Data below section start

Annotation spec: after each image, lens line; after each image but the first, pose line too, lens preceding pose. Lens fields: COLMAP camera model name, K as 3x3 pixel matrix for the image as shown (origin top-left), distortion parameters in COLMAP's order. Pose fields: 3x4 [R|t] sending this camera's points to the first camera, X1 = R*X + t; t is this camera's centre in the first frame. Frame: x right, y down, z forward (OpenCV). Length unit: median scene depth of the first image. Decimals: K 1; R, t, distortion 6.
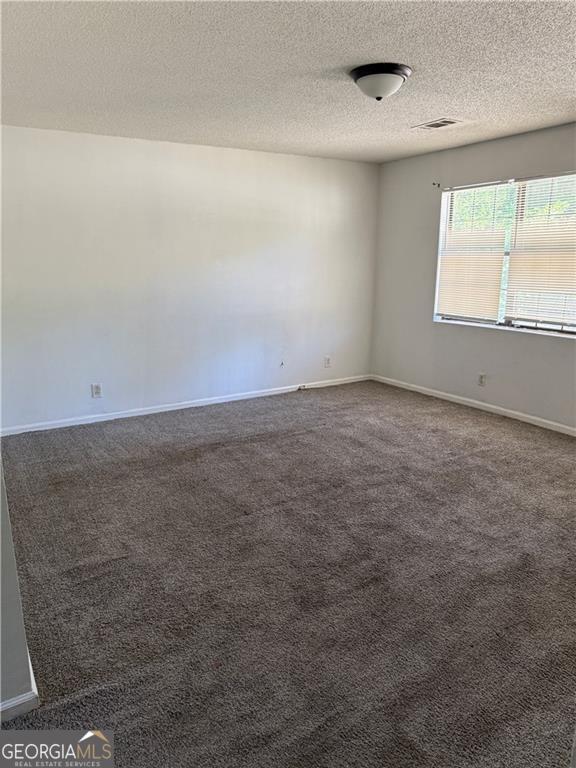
lens RADIAL K [[538.4, 0, 295.0], [0, 538.4, 379.5], [0, 0, 1]] dist [0.062224, -0.067469]
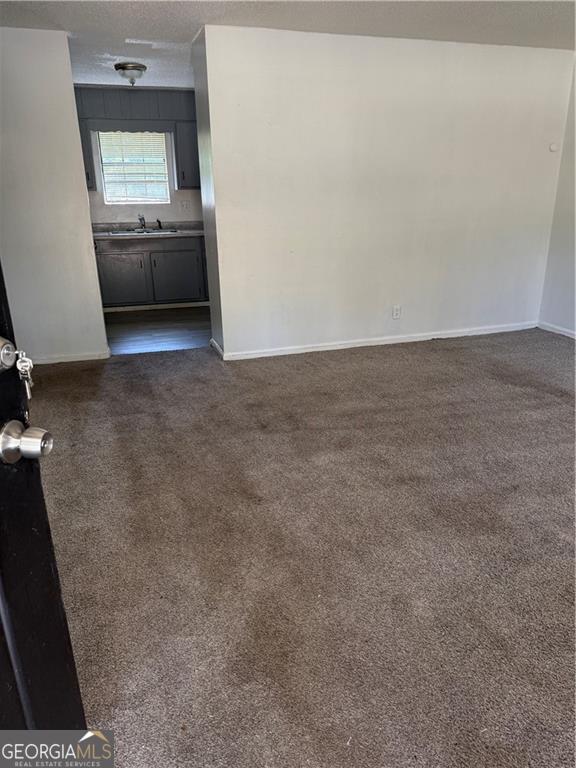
lens RADIAL K [[538.4, 0, 290.2], [0, 538.4, 379.0], [0, 0, 1]] dist [0.062224, -0.067469]
pose [[-0.236374, 0.326934, -0.915009, 1.051802], [-0.209904, 0.902278, 0.376610, -0.191936], [0.948719, 0.281084, -0.144650, 1.002255]]
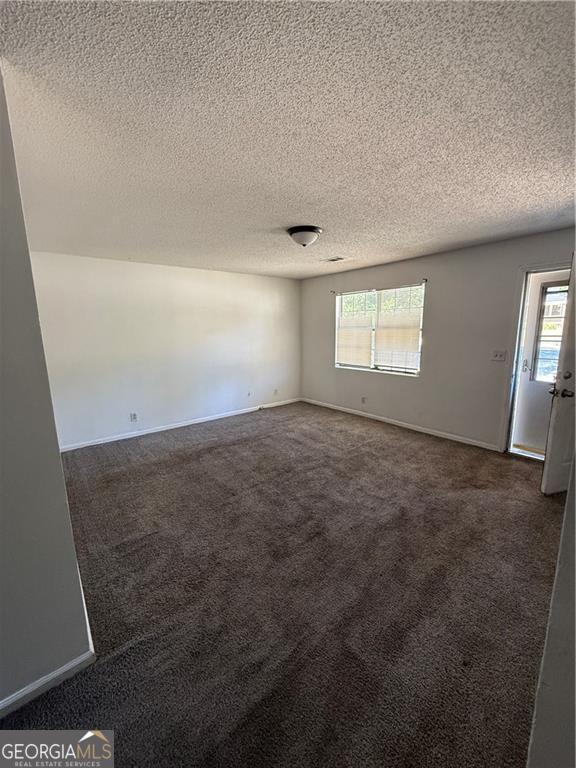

Data below section end

Directions for this task = Once the images are set aside, retype all of the material above exactly.

Answer for this exercise =
Annotation spec: after each image, lens line; after each image but the first, pose line too, lens preceding pose. Lens fields: COLMAP camera model name, K as 3x3 pixel matrix for the image as shown (origin top-left), distortion parameters in COLMAP's order. Pose fields: 3x4 [R|t] sending this camera's points to the first camera, X1 = R*X + t; t is this camera's centre in the first frame. Frame: x right, y down, z forward (OpenCV). Length unit: median scene depth of the first image. Decimals: K 1; R, t, distortion 6.
lens RADIAL K [[538.4, 0, 295.0], [0, 538.4, 379.5], [0, 0, 1]] dist [0.062224, -0.067469]
lens RADIAL K [[538.4, 0, 290.2], [0, 538.4, 379.0], [0, 0, 1]] dist [0.062224, -0.067469]
pose [[-0.236374, 0.326934, -0.915009, 1.051802], [-0.209904, 0.902278, 0.376610, -0.191936], [0.948719, 0.281084, -0.144650, 1.002255]]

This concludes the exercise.